Activity A →
In the passage about Watts, which radio station did he volunteer for as a programmer?

Source passage →
□ □ □ □ □ □ □

Watts gained a large following in the San Francisco Bay Area while working as a volunteer programmer at KPFA, a Pacifica Radio station in Berkeley. Watts wrote more than 25 books and articles on subjects important to Eastern and Western religion, introducing the then-burgeoning youth culture to The Way of Zen (1957), one of the first bestselling books on Buddhism. In Psychotherapy East and West (1961), Watts proposed that Buddhism could be thought of as a form of psychotherapy and not a religion. He also explored human consciousness, in the essay "The New Alchemy" (1958), and in the book The Joyous Cosmology (1962)."
Watts proposed that Buddhism could be thought of as a form of psychotherapy and not a religion.
So if this is what he thought, he may have not taken an eastern view of making peace with the eternal within as Buddhism proposes. He may have seen Buddhism as a means to a joyous life.

□ □ □ □ □ □ □

Source records →
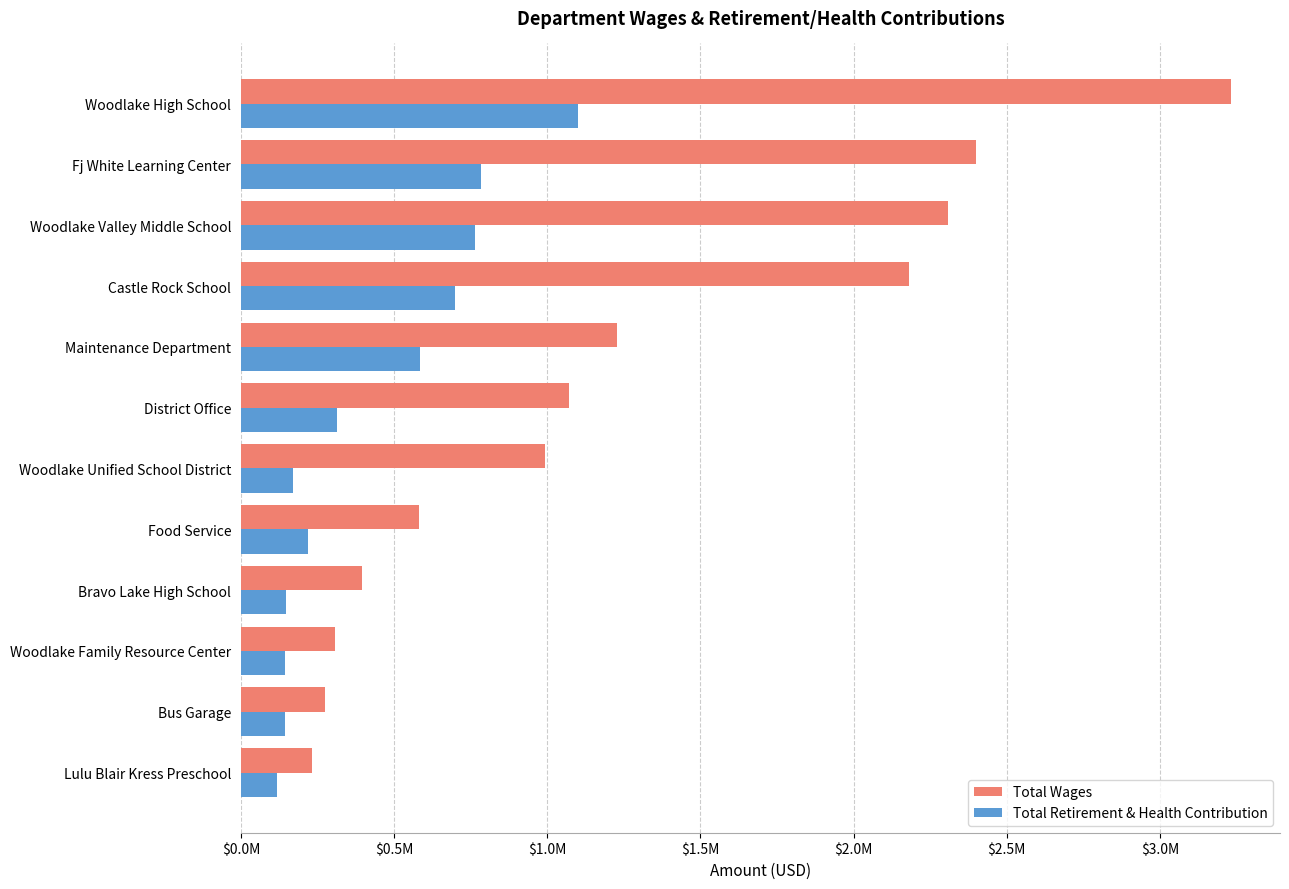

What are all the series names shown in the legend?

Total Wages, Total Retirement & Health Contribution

□ □ □ □ □ □ □

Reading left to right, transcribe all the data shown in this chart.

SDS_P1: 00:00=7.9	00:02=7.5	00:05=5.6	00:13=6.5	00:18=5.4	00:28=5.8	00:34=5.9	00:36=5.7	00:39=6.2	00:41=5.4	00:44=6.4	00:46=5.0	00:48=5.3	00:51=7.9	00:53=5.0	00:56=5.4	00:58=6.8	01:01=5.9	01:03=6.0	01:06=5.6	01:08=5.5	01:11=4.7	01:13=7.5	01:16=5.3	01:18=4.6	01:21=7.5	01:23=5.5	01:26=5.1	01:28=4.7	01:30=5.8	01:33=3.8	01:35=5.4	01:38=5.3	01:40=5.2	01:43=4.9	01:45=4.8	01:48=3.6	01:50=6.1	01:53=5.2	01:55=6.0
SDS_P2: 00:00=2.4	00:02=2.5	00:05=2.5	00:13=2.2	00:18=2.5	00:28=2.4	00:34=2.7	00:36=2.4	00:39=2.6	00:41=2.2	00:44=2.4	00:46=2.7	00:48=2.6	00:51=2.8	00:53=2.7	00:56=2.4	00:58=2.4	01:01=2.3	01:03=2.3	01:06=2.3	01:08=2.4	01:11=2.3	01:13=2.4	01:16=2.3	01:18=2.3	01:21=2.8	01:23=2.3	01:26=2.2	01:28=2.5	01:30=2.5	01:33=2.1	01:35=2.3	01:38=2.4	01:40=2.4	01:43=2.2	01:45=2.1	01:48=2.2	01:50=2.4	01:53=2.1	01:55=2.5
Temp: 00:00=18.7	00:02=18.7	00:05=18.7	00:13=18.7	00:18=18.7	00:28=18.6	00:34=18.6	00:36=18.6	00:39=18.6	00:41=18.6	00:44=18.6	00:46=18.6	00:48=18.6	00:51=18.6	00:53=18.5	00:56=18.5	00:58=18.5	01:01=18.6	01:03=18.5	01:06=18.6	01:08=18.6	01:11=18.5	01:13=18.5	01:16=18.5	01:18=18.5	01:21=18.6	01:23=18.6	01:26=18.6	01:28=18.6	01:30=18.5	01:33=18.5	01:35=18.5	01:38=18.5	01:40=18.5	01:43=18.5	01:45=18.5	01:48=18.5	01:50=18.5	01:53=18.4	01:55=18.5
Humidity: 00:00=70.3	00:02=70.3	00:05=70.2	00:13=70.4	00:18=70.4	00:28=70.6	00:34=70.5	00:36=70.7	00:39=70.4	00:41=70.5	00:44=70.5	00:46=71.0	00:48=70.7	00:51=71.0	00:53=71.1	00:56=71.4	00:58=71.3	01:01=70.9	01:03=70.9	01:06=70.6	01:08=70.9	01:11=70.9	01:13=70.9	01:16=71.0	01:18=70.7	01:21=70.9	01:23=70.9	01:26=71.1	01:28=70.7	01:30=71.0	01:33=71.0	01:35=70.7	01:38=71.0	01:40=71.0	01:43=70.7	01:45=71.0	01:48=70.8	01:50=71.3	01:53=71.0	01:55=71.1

□ □ □ □ □ □ □

Activity B →
From the records, reproduce verbatim the lines beginning with the one containing "What are all" and running through the one containing "Total Wages, Total", including both.

Written response A →
KPFA, a Pacifica Radio station in Berkeley.

Written response B →
What are all the series names shown in the legend?

Total Wages, Total Retirement & Health Contribution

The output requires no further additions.